3. Algebra is a weak spot
Though Philadelphia has grown in most academic areas, progress remains elusive in algebra.
Just 27.2% of Philadelphia students passed the state Keystone algebra test by 11th grade in 2023-24, down from 30.1% in 2022-23.
» READ MORE: Philly schools are offering to pay students to retake state algebra exams they failed
Watlington says he has a plan to turn the tide on algebra because “we are not a failing district.”
The district last year purchased a new math curriculum and will focus on expanding professional development for educators who teach algebra, in concert with the University of Pennsylvania.
But the district is also going to target students who have already taken and failed the algebra Keystone but are eligible to retake it. (The state counts a student’s best Keystone score by 11th grade.)
The district will pay up to 500 students who previously failed the algebra Keystone to take an eight-week refresher course, then sit for the exam. The Fund for the School District of Philadelphia, the district’s nonprofit arm, is providing the money for the incentive. Officials have declined to say exactly how much participating students will be paid.
To those who say paying students to take a class and an exam is the wrong way to go, Watlington has a counter.
“Well, we get an incentive if we work in the school district every two weeks, by way of a paycheck,” the superintendent said. “We give incentives to big corporations, we give incentives to farmers.
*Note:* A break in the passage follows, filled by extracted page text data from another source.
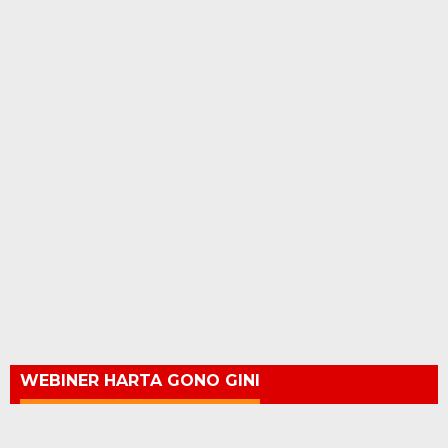
WEBINER HARTA GONO GINI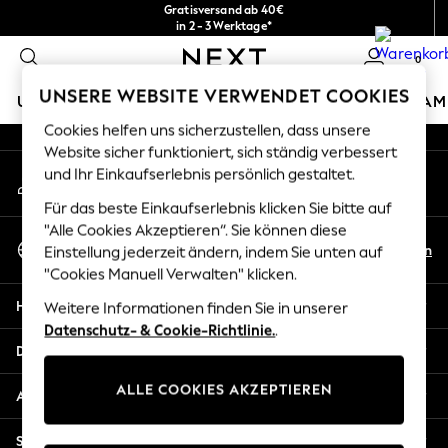
Gratisversand ab 40€
An error occurred on client
in 2 - 3 Werktage*
Kostenlose & einfache Rückgaben*
0
Unsere sozialen Netzwerke
UNSERE WEBSITE VERWENDET COOKIES
URLAUBS-SHOP
MÄDCHEN
JUNGEN
BABY
DAM
Cookies helfen uns sicherzustellen, dass unsere
HOLIDAY SHOP
Website sicher funktioniert, sich ständig verbessert
Mein Konto
und Ihr Einkaufserlebnis persönlich gestaltet.
Women's Holiday Shop
Melden Sie sich bei Ihrem Konto an
All Swimwear
Für das beste Einkaufserlebnis klicken Sie bitte auf
All Beachwear
"Alle Cookies Akzeptieren“. Sie können diese
Sprache Auswählen
Bags & Accessories
De
En
Einstellung jederzeit ändern, indem Sie unten auf
Deutsch
Beach Dresses & Kaftans
"Cookies Manuell Verwalten" klicken.
Dresses
Hilfe
Weitere Informationen finden Sie in unserer
Flip Flops
Datenschutz- & Cookie-Richtlinie.
.
Sliders
Datenschutz und Rechtliches
Jumpsuits & Playsuits
ALLE COOKIES AKZEPTIEREN
Linen Collection
Abteilungen
Sandals
Shorts
Sonstige Dienstleistungen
We give incentives to everybody but the most underperforming students in public education, and we think that’s to our detriment.”
4. Spots in Mayor Parker’s year-round school program are 74% filled
Mayor Cherelle L. Parker campaigned on a year-round school promise, and the program is in its infancy, with a pilot of 25 schools, including 20 district schools, offering before- and aftercare, as well as programming during winter break, spring break, and six weeks during the summer.
The program is free to families, but the city is spending $24 million on it this year.
Watlington said 74% of more than 2,600 city seats have been filled.
“Some of our kids never get to go to the Shore. A lot of our kids aren’t in the Hamptons vacationing during the breaks. So when we think about the kids who during the winter break and spring break and in the summer get continued programming and support that other children get, I think that’s pretty significant,” he said.
Parker has said she wants to expand the pilot and possibly add year-round instruction delivered by teachers. The current Philadelphia Federation of Teachers contract, which expires in August, does not allow for year-round school.
5. The city and district will continue to be ‘joined at the hip’
Parker said she has learned from other mayors around the country that not every mayor, superintendent, and school board president are “joined at the hip,” but that won’t be Philadelphia under her administration.
“There will be no divide and conquer and no division among the three of us,” Parker said, nodding at Watlington and Reginald Streater, the school board president. That has not always been the case in Philadelphia; in fact, the district sued the city in 2023 over its attempt to have final say over whether school buildings were safe enough to open.
Streater shouted out Parker as “a dedicated champion of public education” and said he believed “the collective energy to launch the school district into the stratosphere is indeed working. … The incremental changes we’re seeing are a sign that we’re moving as a collective in the right direction.”